§ EXTRAIT CHOISI:
▽
Présenté le 20 novembre à Madrid avec le ministère espagnol de la Santé, le nouveau rapport de l’OMS intitulé Care, courage, change: health sector leadership in ending violence against women and girls (Des soins, du courage, un changement : le rôle moteur du secteur de la santé pour mettre fin à la violence contre les femmes et les filles) indique que 28,6 % des femmes et des filles de la région européenne de l’OMS âgées de 15 ans ou plus subiront des violences physiques et/ou sexuelles au cours de leur vie.

« Une statistique qui donne le vertige », souligne l’OMS. La région Europe de l’OMS compte 53 pays, parmi lesquels de nombreux Etats non-membres de l’Union européenne (UE) comme le Royaume-Uni, la Suisse et Israël, ou encore l’Ukraine, la Russie et l’Ouzbékistan.

Services d’avortement sans risque

Sur ces 53 États, seuls sept (13 %) offrent des services d’avortement sans risque, 17 (32 %) proposent une contraception d’urgence et 17 (32 %) offrent une prophylaxie post-exposition au VIH.

Seulement 20 pays (38 %) proposent une prophylaxie contre les infections sexuellement transmissibles, 20 (38 %) un bilan de santé mentale, et 23 (43 %) un aiguillage vers des services de santé mentale.

En outre, près d’un tiers des pays (32 %) exigent encore que les professionnels de santé signalent à la police, sans le consentement des survivantes adultes, les cas de violence domestique ou de violence infligée par des partenaires intimes. L’OMS déconseille vivement cette pratique, car elle porte atteinte à l’autonomie des survivantes et contrevient au secret professionnel ; on sait qu’elle dissuade les femmes de demander de l’aide.

Violences domestiques

Qu’en est-il plus précisément au sein de l’UE ? La Hongrie est le pays où la prévalence des violences perpétrées par le partenaire est la plus forte : 42,2 % des filles et femmes les subissent au cours de leur existence. Viennent ensuite la Finlande (37,4 %) et la Roumanie (34,5 %).

Ces niveaux sont aussi élevés à Chypre (32,3 %), au Luxembourg (29,8 %), en Slovaquie (27,7%) et au Danemark (27,2 %). En France, en Espagne, aux Pays-Bas et en Belgique, ce sont respectivement 18,9 %, 18,3 %, 17,3 % et 17,2 % et des femmes qui subissent des violences de leur partenaire au cours de leur vie.
△
§ ÉNONCÉ:
Répondez, s'il vous plaît, à ces trois questions sur l'extrait, une réponse par ligne :
1. Dans quelle ville le rapport de l'OMS a-t-il été présenté ?
2. Combien de pays de la région européenne de l'OMS offrent des services d'avortement sans risque ?
3. Quel pays de l'UE présente la prévalence la plus forte de violences perpétrées par le partenaire ?
Appuyez-vous uniquement sur l'extrait.

[Données sources]
▽
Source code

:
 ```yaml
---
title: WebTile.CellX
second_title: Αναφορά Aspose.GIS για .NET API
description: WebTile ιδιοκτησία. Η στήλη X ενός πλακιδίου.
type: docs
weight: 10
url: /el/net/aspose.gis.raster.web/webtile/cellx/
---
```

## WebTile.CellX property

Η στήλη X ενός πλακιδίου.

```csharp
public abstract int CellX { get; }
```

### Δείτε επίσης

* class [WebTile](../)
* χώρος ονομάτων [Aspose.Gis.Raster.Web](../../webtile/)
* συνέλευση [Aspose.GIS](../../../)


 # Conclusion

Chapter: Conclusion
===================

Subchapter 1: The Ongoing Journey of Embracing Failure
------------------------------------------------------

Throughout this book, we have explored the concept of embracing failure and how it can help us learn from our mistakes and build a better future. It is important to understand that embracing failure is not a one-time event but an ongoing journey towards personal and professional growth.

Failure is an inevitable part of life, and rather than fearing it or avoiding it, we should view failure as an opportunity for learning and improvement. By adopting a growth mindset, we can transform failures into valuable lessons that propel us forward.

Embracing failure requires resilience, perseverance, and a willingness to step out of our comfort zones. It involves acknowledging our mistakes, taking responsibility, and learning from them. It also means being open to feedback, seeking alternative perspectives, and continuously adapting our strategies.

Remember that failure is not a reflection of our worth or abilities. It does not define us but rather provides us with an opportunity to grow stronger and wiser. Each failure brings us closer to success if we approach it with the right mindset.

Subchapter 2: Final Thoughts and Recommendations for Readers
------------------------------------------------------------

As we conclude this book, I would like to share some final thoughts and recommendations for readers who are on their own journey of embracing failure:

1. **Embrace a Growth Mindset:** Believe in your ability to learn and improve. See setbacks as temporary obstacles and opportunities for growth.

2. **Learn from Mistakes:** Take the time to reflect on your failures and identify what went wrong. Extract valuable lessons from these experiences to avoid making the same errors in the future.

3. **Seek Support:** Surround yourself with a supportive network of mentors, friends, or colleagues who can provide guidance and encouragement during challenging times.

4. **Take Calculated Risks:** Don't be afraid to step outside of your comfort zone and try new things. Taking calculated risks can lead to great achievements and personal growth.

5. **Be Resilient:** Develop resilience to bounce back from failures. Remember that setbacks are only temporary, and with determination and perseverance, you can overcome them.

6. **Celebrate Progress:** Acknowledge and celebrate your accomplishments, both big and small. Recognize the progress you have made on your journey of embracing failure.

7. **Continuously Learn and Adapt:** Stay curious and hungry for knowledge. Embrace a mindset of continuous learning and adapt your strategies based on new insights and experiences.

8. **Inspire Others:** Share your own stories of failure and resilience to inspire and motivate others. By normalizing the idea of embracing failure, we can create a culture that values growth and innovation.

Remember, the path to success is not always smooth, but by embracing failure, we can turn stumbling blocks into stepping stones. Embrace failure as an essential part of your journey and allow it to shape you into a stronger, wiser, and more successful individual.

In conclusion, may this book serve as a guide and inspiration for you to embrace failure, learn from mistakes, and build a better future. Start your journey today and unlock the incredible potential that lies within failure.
△
§ VOTRE RÉPONSE:
1. À Madrid.
2. Sept pays (13 %).
3. La Hongrie (42,2 %).